• DOCUMENT SEGMENT
- Opening Delimiter -

The phenotype distribution can be quantified by a “crossover point,” where the hybrid E/M cell fraction becomes larger than the mesenchymal cell fraction (dashed lines in Figures 2C,E). This transition point depends on several model’s parameters, including the concerted effect of cell-autonomous EMT-induction driven by the signaling gradient and cell-cell communication EMT-induction driven by Notch1 (Supplementary Figure S4). Nrf2 induction, however, moved the crossover point toward the leading edge independently of the other model’s parameters (Figure 2H), thus supporting the role for Nrf2 in preventing complete EMT and stabilizing the hybrid E/M phenotype near the leading edge of the cell monolayer.
The model predicts a drop in the mesenchymal cell fraction at the leading edge, which is instead maximized in the cell layers immediately behind (see for instance Figures 2C,E). Invading cells at the free end received Notch1-mediated EMT induction from a smaller number of neighbors, thus resulting in more hybrid E/M cells and less mesenchymal cells. Remarkably, a drop in ZEB1 levels at the leading edge was also observed in both control and SFN experiments (p < 0.001), and can be at least semi-quantitatively compared to the simulation results (Figure 2I). Conversely, the KO experiment did not exhibit a ZEB1 drop. It can be speculated that Notch1 plays a lesser role due to the loosen adhesive bonds between the highly mesenchymal cells observed in the KO case, a feature that is not captured by the current model. Moreover, the ZEB1 drop between first and second cell is predicted to increase as a function of Nrf2 (Figure 2J). This trend is qualitatively observed in the experimental model as well, where the SFN case presents a larger drop compared to the control.
Overall, the computational model suggests a role for Nrf2 in modulating the spatial composition of the cell layer by preventing a complete EMT and localizing a population of hybrid E/M cells at the migrating edge, in good agreement with high co-expression of epithelial and mesenchymal markers observed under sulforaphane treatment. The coupled dynamics between Nrf2, EMT and Notch1 drives Nrf2 to act as a brake on EMT, thus increasing the population of hybrid E/M cells in the migrating front.
Nrf2 Modulates Notch Near the Leading Edge
The spatial patterning determined via our computational model depends directly on cell-cell coupling via the Notch pathway. From an experimental perspective, Notch has been shown to be a critical component of EMT circuitry (Deshmukh et al., 2021; Simeonov et al., 2021). Also, Notch1 has been shown to regulate collective cell migration (Riahi et al., 2015; Dean et al., 2016; Konen et al., 2017; Torab et al., 2020; Wang et al., 2021). We therefore measured the distributions of Notch components (i.e., Notch1, Dll4, and Jagged1) in the control and under Nrf2 perturbations (Figures 3A–C). In agreement with previous studies (Riahi et al., 2015; Konen et al., 2017; Wang et al., 2021), Notch components were upregulated near the leading edge. Spatial gradients of Notch1, Dll4, and Jagged1 near the leading edge were observed, and the expression levels were dependent on Nrf2. In particular, Jagged1 was negatively correlated with Nrf2 levels, being consistently highest for the KO case and lowest in the sulforaphane case, in the entire monolayer (Figures 3D–F, left column). Notch1 and Dll4 showed mutually exclusive behavior (as expected), but did not respond proportionally to Nrf2 induction. Specifically, Notch1 was lowest for the control case and higher for both KO and sulforaphane, whereas Dll4 was highest for the control case and lowest for KO and sulforaphane cases (Figure 3D, center and right column). This behavior was especially apparent when inspecting cells near the leading edge (e.g., the first five rows), where we noticed a great degree of separation between the control behavior and that of the other two cases (Figure 3E, center and right column). At the leading edge, Notch1 showed lowest intensity values in the control case whereas Dll4 showed the highest intensity values for the control case (Figure 3F, center and right column).

- Closing Delimiter -

• RECORDED INFORMATION
- Opening Delimiter -

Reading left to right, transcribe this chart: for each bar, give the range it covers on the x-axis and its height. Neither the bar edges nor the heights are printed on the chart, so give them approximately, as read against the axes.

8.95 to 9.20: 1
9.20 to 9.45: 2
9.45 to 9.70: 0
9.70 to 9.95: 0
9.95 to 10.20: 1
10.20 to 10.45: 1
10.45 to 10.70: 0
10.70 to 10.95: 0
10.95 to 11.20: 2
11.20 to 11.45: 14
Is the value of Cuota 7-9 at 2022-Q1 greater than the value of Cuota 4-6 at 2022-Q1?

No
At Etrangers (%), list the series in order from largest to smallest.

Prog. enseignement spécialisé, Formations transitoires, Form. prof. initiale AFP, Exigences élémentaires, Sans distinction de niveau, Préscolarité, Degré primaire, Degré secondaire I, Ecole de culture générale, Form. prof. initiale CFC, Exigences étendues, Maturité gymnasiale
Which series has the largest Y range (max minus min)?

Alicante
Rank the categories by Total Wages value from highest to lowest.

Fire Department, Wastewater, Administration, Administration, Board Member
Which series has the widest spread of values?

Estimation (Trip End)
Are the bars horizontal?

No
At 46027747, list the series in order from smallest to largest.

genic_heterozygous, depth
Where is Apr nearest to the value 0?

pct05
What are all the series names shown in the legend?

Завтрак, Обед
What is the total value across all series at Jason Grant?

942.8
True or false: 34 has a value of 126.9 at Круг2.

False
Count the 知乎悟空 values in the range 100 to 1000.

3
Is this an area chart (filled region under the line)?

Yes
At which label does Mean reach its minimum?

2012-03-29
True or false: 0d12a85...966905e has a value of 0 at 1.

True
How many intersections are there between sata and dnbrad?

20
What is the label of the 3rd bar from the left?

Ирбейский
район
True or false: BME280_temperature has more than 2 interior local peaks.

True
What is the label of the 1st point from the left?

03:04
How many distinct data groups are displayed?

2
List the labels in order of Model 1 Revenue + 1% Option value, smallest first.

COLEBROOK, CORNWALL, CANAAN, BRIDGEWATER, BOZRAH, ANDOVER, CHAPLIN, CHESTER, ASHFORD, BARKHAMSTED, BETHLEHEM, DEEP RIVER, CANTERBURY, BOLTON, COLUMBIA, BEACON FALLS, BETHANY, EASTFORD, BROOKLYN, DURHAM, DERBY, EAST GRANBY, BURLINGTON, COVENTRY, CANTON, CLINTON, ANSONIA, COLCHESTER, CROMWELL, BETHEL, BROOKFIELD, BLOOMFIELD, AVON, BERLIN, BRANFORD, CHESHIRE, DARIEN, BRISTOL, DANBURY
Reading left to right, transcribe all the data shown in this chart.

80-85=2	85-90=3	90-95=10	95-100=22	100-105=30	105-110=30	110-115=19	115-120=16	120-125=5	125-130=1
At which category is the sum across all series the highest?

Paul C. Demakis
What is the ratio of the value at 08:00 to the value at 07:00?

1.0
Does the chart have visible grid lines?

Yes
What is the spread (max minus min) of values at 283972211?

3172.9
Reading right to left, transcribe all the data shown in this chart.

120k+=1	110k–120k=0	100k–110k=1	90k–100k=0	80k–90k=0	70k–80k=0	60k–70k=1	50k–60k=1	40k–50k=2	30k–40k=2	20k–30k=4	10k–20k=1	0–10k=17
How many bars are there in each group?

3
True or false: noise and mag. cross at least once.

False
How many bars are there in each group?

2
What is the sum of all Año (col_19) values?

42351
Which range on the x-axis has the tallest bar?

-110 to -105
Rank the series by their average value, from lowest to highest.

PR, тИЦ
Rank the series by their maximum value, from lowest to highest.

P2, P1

- Closing Delimiter -

• WHAT TO DO
**A.** List each distinct study, by author and year, that the passage on Nrf2, EMT and Notch signaling cites. Count each study once.
**B.** Write the next part of the passage on Nrf2, EMT and Notch signaling, starting after its last sentence.

• RESPONSES
**A.**
- Deshmukh et al., 2021
- Simeonov et al., 2021
- Riahi et al., 2015
- Dean et al., 2016
- Konen et al., 2017
- Torab et al., 2020
- Wang et al., 2021

**B.**
FIGURE 3. Nrf2 regulates the Notch signaling pathway in the migrating front. (A–C) Immunocytochemistry of RT4 bladder cancer cells measuring Jagged1 (left column), Notch1 (center column), and Dll4 (right column) protein levels in a cell migration assay for (A) CRISPR/Cas9 NFE2L2-KO Pool RT4 cells (KO), (B) RT4 cells (Control), and (C) sulforaphane treated (7.5 μM, 24 h) RT4 cells (SFN), respectively. Scale bars, 50 μm. (D–F) Quantification of immunocytochemistry data. (D) Average intensity of each cell in the whole monolayer. One-Way ANOVA with post-hoc Tukey’s test was used to compare across groups (Jagged1: KO n = 307 cells, Control n = 526 cells, SFN n = 423 cells. Notch1: KO n = 307 cells, Control n = 370 cells, SFN n = 423 cells. Dll4: KO n = 460 cells, Control n = 1135 cells, SFN n = 570 cells). (E) Tracing of relative fluorescence intensity per tissue depth measured as number of cell layers. Data represent mean ± S.E.M. (F) Heatmap of representative cells at the leading edge for Jagged1, Notch1, and Dll4, respectively. Each cell at the leading edge is indicated by “Cell #” where cell #1 refers to the first measured cell from top to bottom. Results are from four experiments performed across different days.
Dll4 mRNA has been reported to be upregulated in leader cells during collective migration (Riahi et al., 2015; Konen et al., 2017; Wang et al., 2021). Particularly, mRNA levels of Dll4 are upregulated in leader cells and exhibit a higher contrast between leader and follower cells when compared to Dll4 protein (Riahi et al., 2015). We therefore directly evaluated the influence of Nrf2 activation on the expression of Notch1 mRNA and Dll4 mRNA. We also measured the miR-200c-3p, which is a key component of the regulatory circuit driving hybrid E/M and can attenuate Jagged1 (Boareto et al., 2016). Specifically, we used a double-stranded single cell biosensor as well as the FISH assay to measure the expression levels of miR-200c-3p, Notch1, and Dll4 in the migrating front (Figure 4). Biosensors were added prior to the cell migration assay to ensure uniform probe internalization (Riahi et al., 2013). Images of live migrating cells were acquired 24 h after scratching to characterize the gene expression. The left panel shows fluorescence images for control and sulforaphane cases measuring miR-200c, Notch1, and Dll4 with the single cell biosensor (Figures 4A–C, left panel) and in the FISH assay (Figures 4D–F, left panel). The right panels indicate the intensity distribution as a function of distance from the leading edge and a representative distribution at the leading edge (Figures 4A–F, right panel).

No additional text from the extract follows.